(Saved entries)
==================================================
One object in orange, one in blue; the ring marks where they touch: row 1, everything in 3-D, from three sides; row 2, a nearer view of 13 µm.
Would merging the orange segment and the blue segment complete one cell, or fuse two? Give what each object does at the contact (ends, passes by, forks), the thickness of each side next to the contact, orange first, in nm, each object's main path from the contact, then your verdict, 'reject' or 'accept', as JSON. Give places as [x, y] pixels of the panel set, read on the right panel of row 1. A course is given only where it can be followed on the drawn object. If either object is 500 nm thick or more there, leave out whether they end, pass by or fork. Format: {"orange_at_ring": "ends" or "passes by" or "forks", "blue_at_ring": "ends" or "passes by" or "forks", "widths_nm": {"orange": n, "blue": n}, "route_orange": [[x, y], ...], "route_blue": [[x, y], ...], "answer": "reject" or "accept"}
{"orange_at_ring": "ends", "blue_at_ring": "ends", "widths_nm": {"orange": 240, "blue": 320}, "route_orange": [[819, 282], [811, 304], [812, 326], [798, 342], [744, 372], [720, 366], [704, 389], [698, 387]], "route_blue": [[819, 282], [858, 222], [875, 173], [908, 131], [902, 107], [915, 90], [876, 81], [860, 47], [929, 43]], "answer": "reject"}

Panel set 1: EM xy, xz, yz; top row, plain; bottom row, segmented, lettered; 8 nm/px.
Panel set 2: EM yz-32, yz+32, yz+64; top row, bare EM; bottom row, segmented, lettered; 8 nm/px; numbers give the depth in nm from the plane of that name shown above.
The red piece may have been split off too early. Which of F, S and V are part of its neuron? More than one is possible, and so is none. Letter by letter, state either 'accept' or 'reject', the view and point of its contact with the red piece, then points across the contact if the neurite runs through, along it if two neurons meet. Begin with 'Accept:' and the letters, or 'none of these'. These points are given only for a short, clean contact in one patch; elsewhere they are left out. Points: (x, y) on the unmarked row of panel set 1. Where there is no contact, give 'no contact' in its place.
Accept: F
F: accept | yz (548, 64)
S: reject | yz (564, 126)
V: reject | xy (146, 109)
==================================================
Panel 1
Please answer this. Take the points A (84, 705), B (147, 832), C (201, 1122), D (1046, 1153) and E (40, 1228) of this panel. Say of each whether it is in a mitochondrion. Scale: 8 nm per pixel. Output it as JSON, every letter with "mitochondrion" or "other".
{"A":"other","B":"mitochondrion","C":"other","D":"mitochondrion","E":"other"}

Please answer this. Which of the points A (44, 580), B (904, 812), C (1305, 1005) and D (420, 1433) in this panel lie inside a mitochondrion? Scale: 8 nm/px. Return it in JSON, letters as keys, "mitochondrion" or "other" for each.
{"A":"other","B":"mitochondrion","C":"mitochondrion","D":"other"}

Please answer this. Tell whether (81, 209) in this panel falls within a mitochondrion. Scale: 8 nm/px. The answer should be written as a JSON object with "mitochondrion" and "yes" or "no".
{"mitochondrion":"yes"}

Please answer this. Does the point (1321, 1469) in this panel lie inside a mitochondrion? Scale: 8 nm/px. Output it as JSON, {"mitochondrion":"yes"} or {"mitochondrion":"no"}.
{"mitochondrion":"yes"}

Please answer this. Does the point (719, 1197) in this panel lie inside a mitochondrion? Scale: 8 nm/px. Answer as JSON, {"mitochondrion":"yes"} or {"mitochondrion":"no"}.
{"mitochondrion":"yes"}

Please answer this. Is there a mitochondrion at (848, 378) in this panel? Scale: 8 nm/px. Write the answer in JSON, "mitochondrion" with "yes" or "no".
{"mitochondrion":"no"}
==================================================
:: EXERCISE AIM ::
Return each line of the records above in which the word "lettered" occurs.

:: SOLUTION FOR THIS TASK ::
Panel set 1: EM xy, xz, yz; top row, plain; bottom row, segmented, lettered; 8 nm/px.
Panel set 2: EM yz-32, yz+32, yz+64; top row, bare EM; bottom row, segmented, lettered; 8 nm/px; numbers give the depth in nm from the plane of that name shown above.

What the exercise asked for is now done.